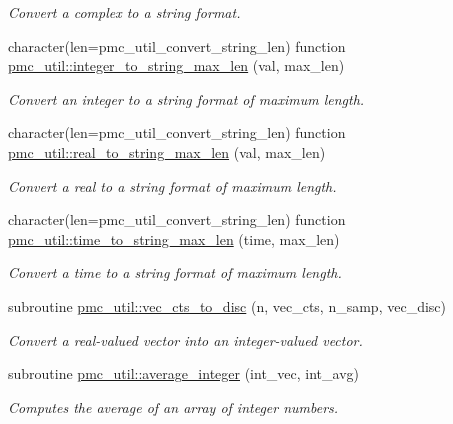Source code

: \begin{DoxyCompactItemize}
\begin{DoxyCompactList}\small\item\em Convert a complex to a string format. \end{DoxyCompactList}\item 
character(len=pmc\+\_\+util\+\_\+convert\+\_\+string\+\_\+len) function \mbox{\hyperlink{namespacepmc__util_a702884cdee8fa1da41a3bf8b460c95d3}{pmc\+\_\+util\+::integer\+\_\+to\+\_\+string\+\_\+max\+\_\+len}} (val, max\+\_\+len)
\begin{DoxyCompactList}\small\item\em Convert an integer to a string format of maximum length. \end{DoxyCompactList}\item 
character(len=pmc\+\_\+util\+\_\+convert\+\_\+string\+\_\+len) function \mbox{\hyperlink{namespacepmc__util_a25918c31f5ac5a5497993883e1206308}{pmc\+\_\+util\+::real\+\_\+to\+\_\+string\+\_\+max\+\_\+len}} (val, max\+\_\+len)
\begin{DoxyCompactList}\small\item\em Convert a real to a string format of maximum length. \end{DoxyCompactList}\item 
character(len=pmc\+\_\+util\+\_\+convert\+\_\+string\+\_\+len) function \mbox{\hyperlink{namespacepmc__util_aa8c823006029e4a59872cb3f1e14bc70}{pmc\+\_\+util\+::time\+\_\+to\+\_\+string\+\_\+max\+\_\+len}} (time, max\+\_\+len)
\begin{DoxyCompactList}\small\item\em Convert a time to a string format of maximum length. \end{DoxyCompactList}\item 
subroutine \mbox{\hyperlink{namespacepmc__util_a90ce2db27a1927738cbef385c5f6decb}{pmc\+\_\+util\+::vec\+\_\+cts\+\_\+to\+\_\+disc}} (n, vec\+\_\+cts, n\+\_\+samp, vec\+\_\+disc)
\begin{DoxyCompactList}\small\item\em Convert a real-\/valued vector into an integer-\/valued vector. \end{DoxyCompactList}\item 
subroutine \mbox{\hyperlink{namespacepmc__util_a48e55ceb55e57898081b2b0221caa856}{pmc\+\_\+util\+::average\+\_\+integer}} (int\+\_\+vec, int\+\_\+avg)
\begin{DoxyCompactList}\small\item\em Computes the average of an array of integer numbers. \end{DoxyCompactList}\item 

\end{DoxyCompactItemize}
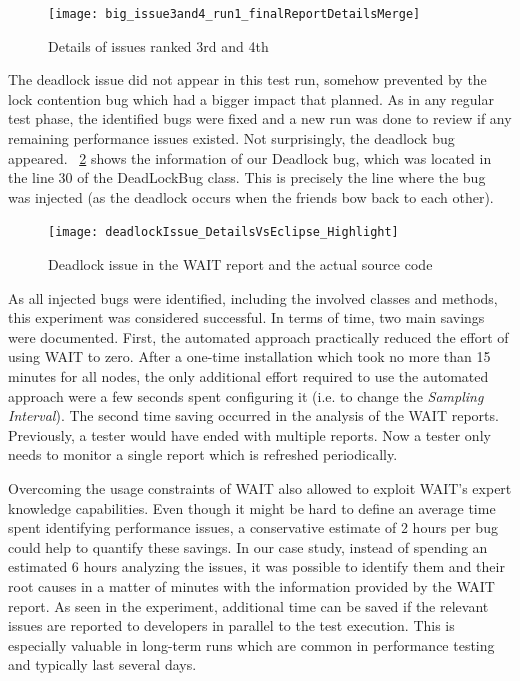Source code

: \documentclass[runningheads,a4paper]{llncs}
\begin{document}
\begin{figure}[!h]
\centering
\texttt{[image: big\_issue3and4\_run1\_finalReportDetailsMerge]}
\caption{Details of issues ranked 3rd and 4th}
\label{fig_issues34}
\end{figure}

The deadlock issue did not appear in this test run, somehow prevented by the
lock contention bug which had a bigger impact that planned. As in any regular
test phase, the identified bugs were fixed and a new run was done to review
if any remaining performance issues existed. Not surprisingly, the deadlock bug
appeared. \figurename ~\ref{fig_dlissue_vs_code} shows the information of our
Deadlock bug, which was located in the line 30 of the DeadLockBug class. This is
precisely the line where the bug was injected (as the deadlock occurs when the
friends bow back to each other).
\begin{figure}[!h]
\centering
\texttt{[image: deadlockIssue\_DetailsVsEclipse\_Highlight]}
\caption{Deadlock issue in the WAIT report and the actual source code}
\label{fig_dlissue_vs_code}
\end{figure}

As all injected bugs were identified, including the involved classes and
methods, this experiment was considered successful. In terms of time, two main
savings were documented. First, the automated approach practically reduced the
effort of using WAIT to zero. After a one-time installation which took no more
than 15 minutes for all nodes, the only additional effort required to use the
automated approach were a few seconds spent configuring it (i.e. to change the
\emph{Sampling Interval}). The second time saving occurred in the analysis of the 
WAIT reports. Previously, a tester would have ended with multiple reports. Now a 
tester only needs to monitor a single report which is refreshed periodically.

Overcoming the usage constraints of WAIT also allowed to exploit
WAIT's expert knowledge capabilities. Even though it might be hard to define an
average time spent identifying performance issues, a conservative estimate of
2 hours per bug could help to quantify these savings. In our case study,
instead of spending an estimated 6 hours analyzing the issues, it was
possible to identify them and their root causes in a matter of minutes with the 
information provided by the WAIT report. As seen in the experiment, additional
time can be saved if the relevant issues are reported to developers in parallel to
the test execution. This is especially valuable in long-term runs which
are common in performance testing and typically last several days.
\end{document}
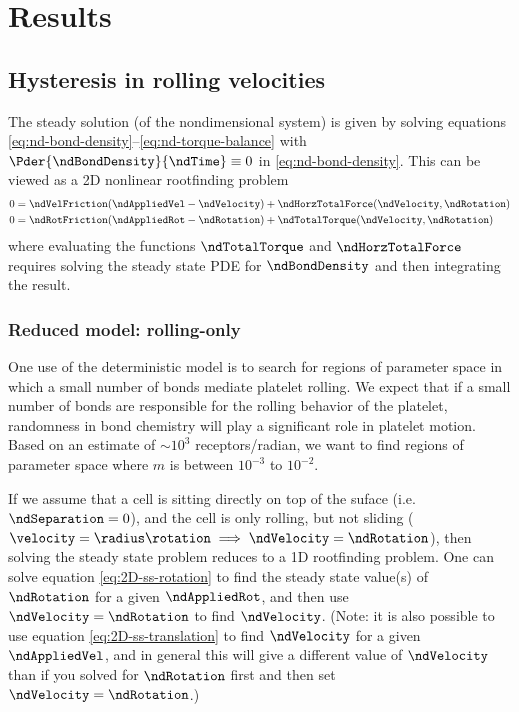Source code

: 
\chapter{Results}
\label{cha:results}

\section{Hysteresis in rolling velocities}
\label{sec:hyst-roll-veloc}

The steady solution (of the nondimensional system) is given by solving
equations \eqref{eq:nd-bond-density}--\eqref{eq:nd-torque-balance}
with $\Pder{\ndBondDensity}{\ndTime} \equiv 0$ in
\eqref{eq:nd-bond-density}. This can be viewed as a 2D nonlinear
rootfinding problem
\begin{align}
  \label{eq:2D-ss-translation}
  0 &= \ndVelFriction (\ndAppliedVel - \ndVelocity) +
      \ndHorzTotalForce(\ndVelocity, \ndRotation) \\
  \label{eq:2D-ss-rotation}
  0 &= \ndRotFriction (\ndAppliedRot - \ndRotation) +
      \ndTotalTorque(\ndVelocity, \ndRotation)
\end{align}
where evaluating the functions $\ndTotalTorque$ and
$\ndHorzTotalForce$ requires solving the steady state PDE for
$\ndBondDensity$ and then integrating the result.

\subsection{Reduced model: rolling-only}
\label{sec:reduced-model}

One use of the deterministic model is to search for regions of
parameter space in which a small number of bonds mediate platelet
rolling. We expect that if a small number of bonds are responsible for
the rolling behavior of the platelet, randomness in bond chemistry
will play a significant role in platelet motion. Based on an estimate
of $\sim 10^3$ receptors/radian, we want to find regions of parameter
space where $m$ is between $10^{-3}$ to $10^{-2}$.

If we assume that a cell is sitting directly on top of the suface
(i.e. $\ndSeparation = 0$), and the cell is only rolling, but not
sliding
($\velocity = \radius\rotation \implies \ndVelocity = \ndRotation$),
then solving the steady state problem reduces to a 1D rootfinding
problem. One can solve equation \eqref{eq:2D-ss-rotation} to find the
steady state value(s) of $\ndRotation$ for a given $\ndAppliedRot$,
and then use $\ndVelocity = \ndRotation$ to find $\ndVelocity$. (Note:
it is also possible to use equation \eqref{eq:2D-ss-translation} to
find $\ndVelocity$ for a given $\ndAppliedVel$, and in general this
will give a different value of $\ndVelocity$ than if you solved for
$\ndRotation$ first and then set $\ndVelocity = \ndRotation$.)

____________________

- Work instruction -
Print the material verbatim; drop the pictures.

- Solution for this task -
Source code

: \begin{DoxyCompactItemize}
\begin{DoxyCompactList}\small\item\em Convert a complex to a string format. \end{DoxyCompactList}\item 
character(len=pmc\+\_\+util\+\_\+convert\+\_\+string\+\_\+len) function \mbox{\hyperlink{namespacepmc__util_a702884cdee8fa1da41a3bf8b460c95d3}{pmc\+\_\+util\+::integer\+\_\+to\+\_\+string\+\_\+max\+\_\+len}} (val, max\+\_\+len)
\begin{DoxyCompactList}\small\item\em Convert an integer to a string format of maximum length. \end{DoxyCompactList}\item 
character(len=pmc\+\_\+util\+\_\+convert\+\_\+string\+\_\+len) function \mbox{\hyperlink{namespacepmc__util_a25918c31f5ac5a5497993883e1206308}{pmc\+\_\+util\+::real\+\_\+to\+\_\+string\+\_\+max\+\_\+len}} (val, max\+\_\+len)
\begin{DoxyCompactList}\small\item\em Convert a real to a string format of maximum length. \end{DoxyCompactList}\item 
character(len=pmc\+\_\+util\+\_\+convert\+\_\+string\+\_\+len) function \mbox{\hyperlink{namespacepmc__util_aa8c823006029e4a59872cb3f1e14bc70}{pmc\+\_\+util\+::time\+\_\+to\+\_\+string\+\_\+max\+\_\+len}} (time, max\+\_\+len)
\begin{DoxyCompactList}\small\item\em Convert a time to a string format of maximum length. \end{DoxyCompactList}\item 
subroutine \mbox{\hyperlink{namespacepmc__util_a90ce2db27a1927738cbef385c5f6decb}{pmc\+\_\+util\+::vec\+\_\+cts\+\_\+to\+\_\+disc}} (n, vec\+\_\+cts, n\+\_\+samp, vec\+\_\+disc)
\begin{DoxyCompactList}\small\item\em Convert a real-\/valued vector into an integer-\/valued vector. \end{DoxyCompactList}\item 
subroutine \mbox{\hyperlink{namespacepmc__util_a48e55ceb55e57898081b2b0221caa856}{pmc\+\_\+util\+::average\+\_\+integer}} (int\+\_\+vec, int\+\_\+avg)
\begin{DoxyCompactList}\small\item\em Computes the average of an array of integer numbers. \end{DoxyCompactList}\item 

\end{DoxyCompactItemize}
Source code

: \documentclass[runningheads,a4paper]{llncs}
\begin{document}
\begin{figure}[!h]
\centering
\texttt{[image: big\_issue3and4\_run1\_finalReportDetailsMerge]}
\caption{Details of issues ranked 3rd and 4th}
\label{fig_issues34}
\end{figure}

The deadlock issue did not appear in this test run, somehow prevented by the
lock contention bug which had a bigger impact that planned. As in any regular
test phase, the identified bugs were fixed and a new run was done to review
if any remaining performance issues existed. Not surprisingly, the deadlock bug
appeared. \figurename ~\ref{fig_dlissue_vs_code} shows the information of our
Deadlock bug, which was located in the line 30 of the DeadLockBug class. This is
precisely the line where the bug was injected (as the deadlock occurs when the
friends bow back to each other).
\begin{figure}[!h]
\centering
\texttt{[image: deadlockIssue\_DetailsVsEclipse\_Highlight]}
\caption{Deadlock issue in the WAIT report and the actual source code}
\label{fig_dlissue_vs_code}
\end{figure}

As all injected bugs were identified, including the involved classes and
methods, this experiment was considered successful. In terms of time, two main
savings were documented. First, the automated approach practically reduced the
effort of using WAIT to zero. After a one-time installation which took no more
than 15 minutes for all nodes, the only additional effort required to use the
automated approach were a few seconds spent configuring it (i.e. to change the
\emph{Sampling Interval}). The second time saving occurred in the analysis of the 
WAIT reports. Previously, a tester would have ended with multiple reports. Now a 
tester only needs to monitor a single report which is refreshed periodically.

Overcoming the usage constraints of WAIT also allowed to exploit
WAIT's expert knowledge capabilities. Even though it might be hard to define an
average time spent identifying performance issues, a conservative estimate of
2 hours per bug could help to quantify these savings. In our case study,
instead of spending an estimated 6 hours analyzing the issues, it was
possible to identify them and their root causes in a matter of minutes with the 
information provided by the WAIT report. As seen in the experiment, additional
time can be saved if the relevant issues are reported to developers in parallel to
the test execution. This is especially valuable in long-term runs which
are common in performance testing and typically last several days.
\end{document}
Source code

: 
\chapter{Results}
\label{cha:results}

\section{Hysteresis in rolling velocities}
\label{sec:hyst-roll-veloc}

The steady solution (of the nondimensional system) is given by solving
equations \eqref{eq:nd-bond-density}--\eqref{eq:nd-torque-balance}
with $\Pder{\ndBondDensity}{\ndTime} \equiv 0$ in
\eqref{eq:nd-bond-density}. This can be viewed as a 2D nonlinear
rootfinding problem
\begin{align}
  \label{eq:2D-ss-translation}
  0 &= \ndVelFriction (\ndAppliedVel - \ndVelocity) +
      \ndHorzTotalForce(\ndVelocity, \ndRotation) \\
  \label{eq:2D-ss-rotation}
  0 &= \ndRotFriction (\ndAppliedRot - \ndRotation) +
      \ndTotalTorque(\ndVelocity, \ndRotation)
\end{align}
where evaluating the functions $\ndTotalTorque$ and
$\ndHorzTotalForce$ requires solving the steady state PDE for
$\ndBondDensity$ and then integrating the result.

\subsection{Reduced model: rolling-only}
\label{sec:reduced-model}

One use of the deterministic model is to search for regions of
parameter space in which a small number of bonds mediate platelet
rolling. We expect that if a small number of bonds are responsible for
the rolling behavior of the platelet, randomness in bond chemistry
will play a significant role in platelet motion. Based on an estimate
of $\sim 10^3$ receptors/radian, we want to find regions of parameter
space where $m$ is between $10^{-3}$ to $10^{-2}$.

If we assume that a cell is sitting directly on top of the suface
(i.e. $\ndSeparation = 0$), and the cell is only rolling, but not
sliding
($\velocity = \radius\rotation \implies \ndVelocity = \ndRotation$),
then solving the steady state problem reduces to a 1D rootfinding
problem. One can solve equation \eqref{eq:2D-ss-rotation} to find the
steady state value(s) of $\ndRotation$ for a given $\ndAppliedRot$,
and then use $\ndVelocity = \ndRotation$ to find $\ndVelocity$. (Note:
it is also possible to use equation \eqref{eq:2D-ss-translation} to
find $\ndVelocity$ for a given $\ndAppliedVel$, and in general this
will give a different value of $\ndVelocity$ than if you solved for
$\ndRotation$ first and then set $\ndVelocity = \ndRotation$.)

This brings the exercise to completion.